Explainable AI: A Hybrid Approach to Generate Human-Interpretable Explanation for Deep Learning Prediction

Abstract With massive computing power and data explosion as catalysts, Artificial Intelligence (AI) has finally come out of research labs to become a ground-breaking technology. Businesses are seeing its value in a wide range of applications and therefore looking for ways to make AI an integral part of their decision-making processes. However, to trust an AI model prediction or to take downstream action based on a prediction outcome, one needs to understand the reasons for the prediction. With deep neural networks increasingly becoming the algorithm of choice for models, generation of such reasons has become more challenging. Deep neural networks are highly nested non-linear models that learn patterns in the data through complex combinations of inputs. Their complex architecture makes it very difficult to decipher the exact reasons for their prediction. Due to this lack of transparency, businesses are not able to utilize this technology in many applications. To increase the adoption of deep learning models, explainability is critical in building trust in the solution and in guiding downstream actions in business applications. In this paper we aim to create human-interpretable explanations for predictions from deep learning models. We propose a hybrid of two prior approaches, integrating clustering of the network’s hidden layer representation [2] with TREPAN decision tree [1], both of which uniquely deconstruct a neural network.
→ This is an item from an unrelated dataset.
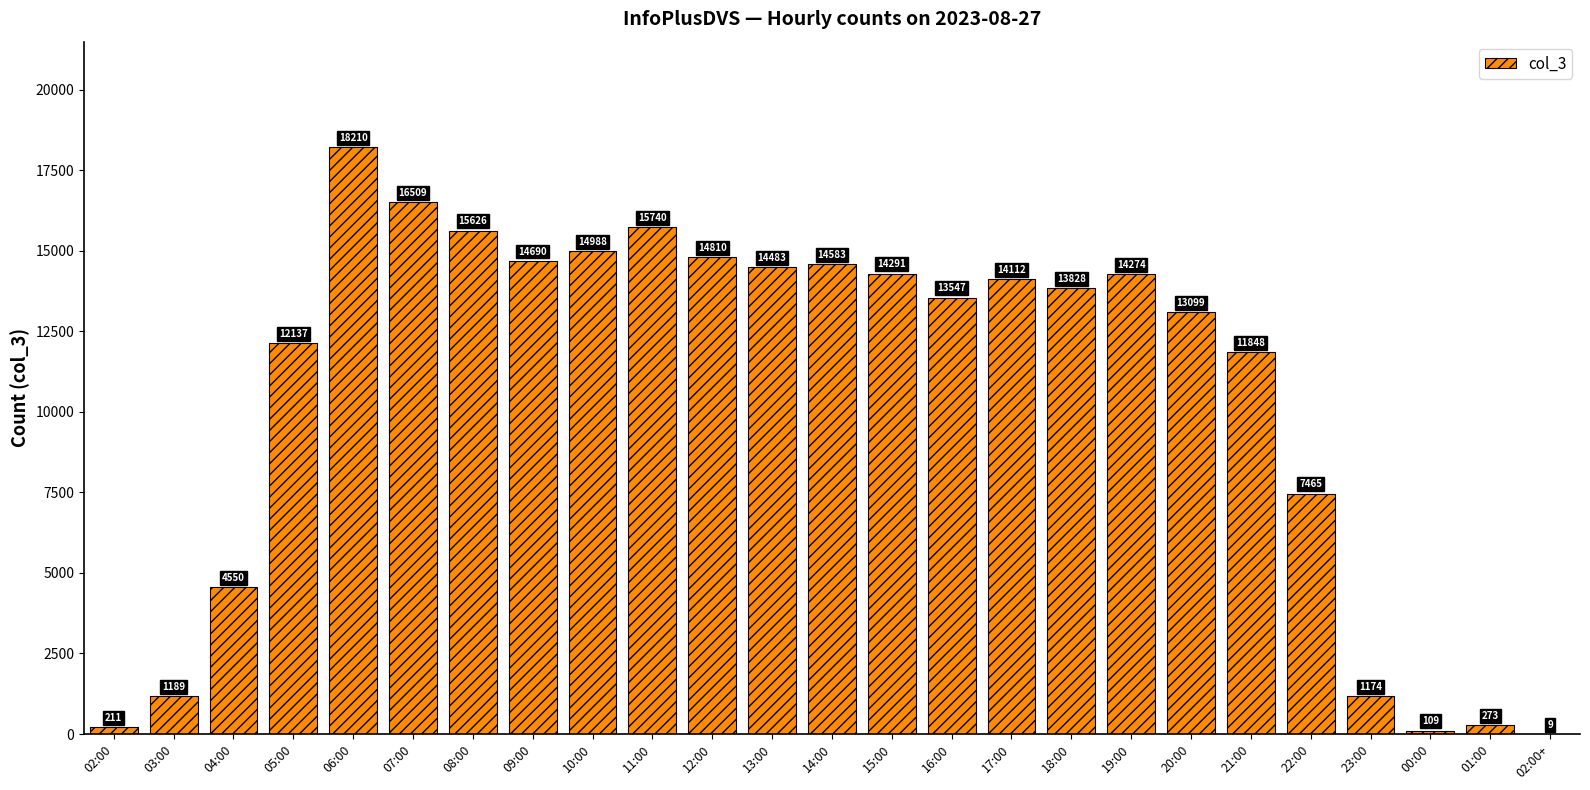

The value at 16:00 is 13547. True or false?

True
Our aim is to visualize flow of information within the deep neural network using factors that make sense to humans, even if the underlying model uses more complex factors. This enables generation of human interpretable explanations (or, reasons codes) for each model outcome at an individual instance level. We demonstrate the new approach on credit card default prediction given by a deep feed forward neural network model. We compare and contrast this new integrated approach with three different approaches, based on the results we obtained from experimentation.